**Exercises to complete:**
1 - For the Alzheimer's article below, say whether each statement agrees with it: (a) the study tracked more than 2,100 adults over 60; (b) the research was carried out in Norway; (c) high-risk carriers who ate the least meat had triple the dementia risk of non-carriers. Answer each with yes or no and quote the deciding words.
2 - Please list every number written in digits in the Alzheimer's article below.
3 - Repeat the Alzheimer's article below from "A Swedish study" to "without the variants.".

**Text section:**
Eating more meat may actually lower Alzheimer’s risk

Long term Swedish study suggests diet may affect dementia & Alzheimer’s risk differently for people with high risk APOE gene variants

A long term Swedish study suggests diet may affect Alzheimer’s risk differently | Image Credit: Unsplash / José Ignacio Pompé
A long term Swedish study suggests diet may affect Alzheimer’s risk differently | Image Credit: Unsplash / José Ignacio Pompé

A Swedish study is shaking up what doctors thought they knew about Alzheimer’s risk and diet, and for millions of people with a specific gene variant, the news is surprisingly good.

Researchers at Karolinska Institutet in Sweden followed more than 2,100 adults over 60 for up to 15 years, tracking what they ate and how their minds held up over time. The people carrying high-risk APOE gene variants (the strongest known genetic risk factor for Alzheimer’s and other dementias) who ate the least meat had more than double the dementia risk of those without the variants.

Increasing the meat intake to around 870 grams a week essentially eliminated the doubled risk.

**Records shown:**
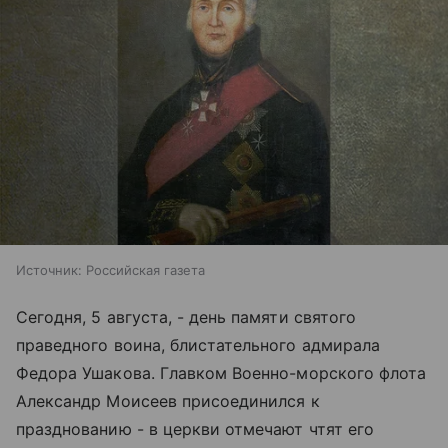
Источник:
Российская газета
Сегодня, 5 августа, - день памяти святого
праведного воина, блистательного адмирала
Федора Ушакова. Главком Военно-морского флота
Александр Моисеев присоединился к
празднованию - в церкви отмечают чтят его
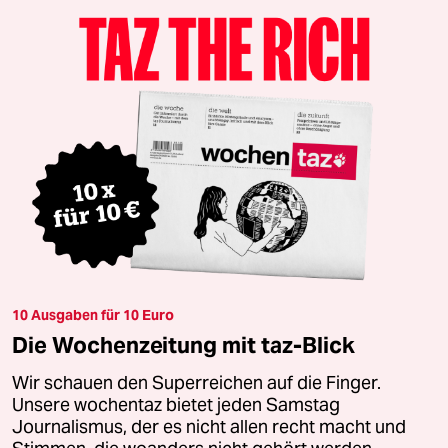
10 Ausgaben für 10 Euro
Die Wochenzeitung mit taz-Blick
Wir schauen den Superreichen auf die Finger.
Unsere wochentaz bietet jeden Samstag
Journalismus, der es nicht allen recht macht und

**Solutions per task:**
1 -
(a) Yes: "followed more than 2,100 adults over 60 for up to 15 years"
(b) No: "Researchers at Karolinska Institutet in Sweden"
(c) No: "had more than double the dementia risk of those without the variants"

2 - 2,100; 60; 15; 870

3 -
A Swedish study is shaking up what doctors thought they knew about Alzheimer’s risk and diet, and for millions of people with a specific gene variant, the news is surprisingly good.

Researchers at Karolinska Institutet in Sweden followed more than 2,100 adults over 60 for up to 15 years, tracking what they ate and how their minds held up over time. The people carrying high-risk APOE gene variants (the strongest known genetic risk factor for Alzheimer’s and other dementias) who ate the least meat had more than double the dementia risk of those without the variants.